-- Source text --
::::::::

In reality, I would rather not be bothered with it which is why I asked if anybody had a need for it.

7 (edited by badrad 2005-05-14 00:34)

Re: XHTML Mime type

Hey, I just came to the forums to post about this. People you can read up on why XHTML sent as text/html is bad here:

http://www.hixie.ch/advocacy/xhtml

Basically, sending xhtml as text/html makes the browsers interpret it as tag soup anyway.

Reasons XHTML is better:
1. It's been the W3C recommendation since 1999, replacing HTML 4.01. Thats 6 years.
2. It's a simple transition to learn as the Web moves toward increasingly more XML.
3. It's far more flexible than HTML with being accessible to wireless devices, screen readers and other devices for the disabled (which helps by leaps and bounds with meeting accessibility guidelines and the U.S. 508 guidelines ).
4. XHTML is a cleaner, more logical markup.
5. XHTML is faster to parse (must faster), and thus display.
6. I like the idea of giving the browser what it prefers.

::::::::

-- List of tasks --
- A) Retype the forum post on XHTML MIME types between "Basically, sending xhtml" and "Thats 6 years.", inclusive.
- B) Extend the forum post on XHTML MIME types beyond its last line.

Collected data entries:
::::::::

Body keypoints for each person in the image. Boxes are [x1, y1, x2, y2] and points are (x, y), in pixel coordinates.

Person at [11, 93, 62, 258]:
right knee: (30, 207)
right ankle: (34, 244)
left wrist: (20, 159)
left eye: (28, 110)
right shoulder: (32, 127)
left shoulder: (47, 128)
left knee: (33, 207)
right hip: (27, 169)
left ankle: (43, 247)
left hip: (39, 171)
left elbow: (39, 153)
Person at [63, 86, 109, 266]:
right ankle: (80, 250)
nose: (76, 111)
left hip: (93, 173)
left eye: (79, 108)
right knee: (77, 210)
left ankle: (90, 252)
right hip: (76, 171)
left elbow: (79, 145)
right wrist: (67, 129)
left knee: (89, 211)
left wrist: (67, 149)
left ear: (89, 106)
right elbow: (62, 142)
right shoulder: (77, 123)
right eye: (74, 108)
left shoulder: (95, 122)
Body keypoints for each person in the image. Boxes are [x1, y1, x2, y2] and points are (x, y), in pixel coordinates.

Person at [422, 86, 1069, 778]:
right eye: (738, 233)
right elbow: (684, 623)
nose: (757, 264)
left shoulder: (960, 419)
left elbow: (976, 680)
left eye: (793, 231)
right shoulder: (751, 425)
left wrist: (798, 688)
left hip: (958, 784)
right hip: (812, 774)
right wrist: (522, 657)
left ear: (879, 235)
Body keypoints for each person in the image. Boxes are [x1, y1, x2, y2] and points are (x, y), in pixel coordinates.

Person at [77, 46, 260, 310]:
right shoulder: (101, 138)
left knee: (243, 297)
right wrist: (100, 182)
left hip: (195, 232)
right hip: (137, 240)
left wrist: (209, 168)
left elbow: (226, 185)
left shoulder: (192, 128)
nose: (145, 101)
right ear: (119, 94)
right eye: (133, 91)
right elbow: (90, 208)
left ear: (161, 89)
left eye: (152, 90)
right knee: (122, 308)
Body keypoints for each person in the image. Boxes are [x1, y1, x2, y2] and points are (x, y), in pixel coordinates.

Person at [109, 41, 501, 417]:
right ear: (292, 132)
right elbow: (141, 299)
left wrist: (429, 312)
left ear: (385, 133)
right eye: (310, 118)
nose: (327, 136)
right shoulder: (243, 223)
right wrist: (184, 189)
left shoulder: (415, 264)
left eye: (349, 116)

::::::::

-- Expected outputs --
- A)
Basically, sending xhtml as text/html makes the browsers interpret it as tag soup anyway.

Reasons XHTML is better:
1. It's been the W3C recommendation since 1999, replacing HTML 4.01. Thats 6 years.

- B)
7. Its extensible in lots of fancy ways none of us need.

And you are right, sending pages as application/xhtml+xml to IE causes it to prompt to download, which is why it is best to use content negotiation.

Content Negotiation gives browsers what they prefer, old browser like IE get html and new browser get XHTML. It not only sends the header, but converts the content.

See here for a nice thing on content negotiation:
http://www.autisticcuckoo.net/archive.p … egotiation

Delivering documents in XHTML causes lazily written javascript to break (due to reliance on innerhtml and document.write, rather then DOM methods like CreateElementNS()) and can cause CSS to be displayed differently.

Anyway, punbb does not work in xhtml mode. The forums function just fine, but the styles are all broken. I dont have the time right now to check out why. I just registered here on the forums to point this out, in hopes it will get fixed. Punbb is claiming XHTML support, but it isn't really smile

Anyway, I don't have too much time right now (which is why I haven't looked through the CSS files myself to find out why they are breaking - something I will attempt later tonight), so I gotta wrap this post up.

Here are some easy steps to add content negotiation to Punbb.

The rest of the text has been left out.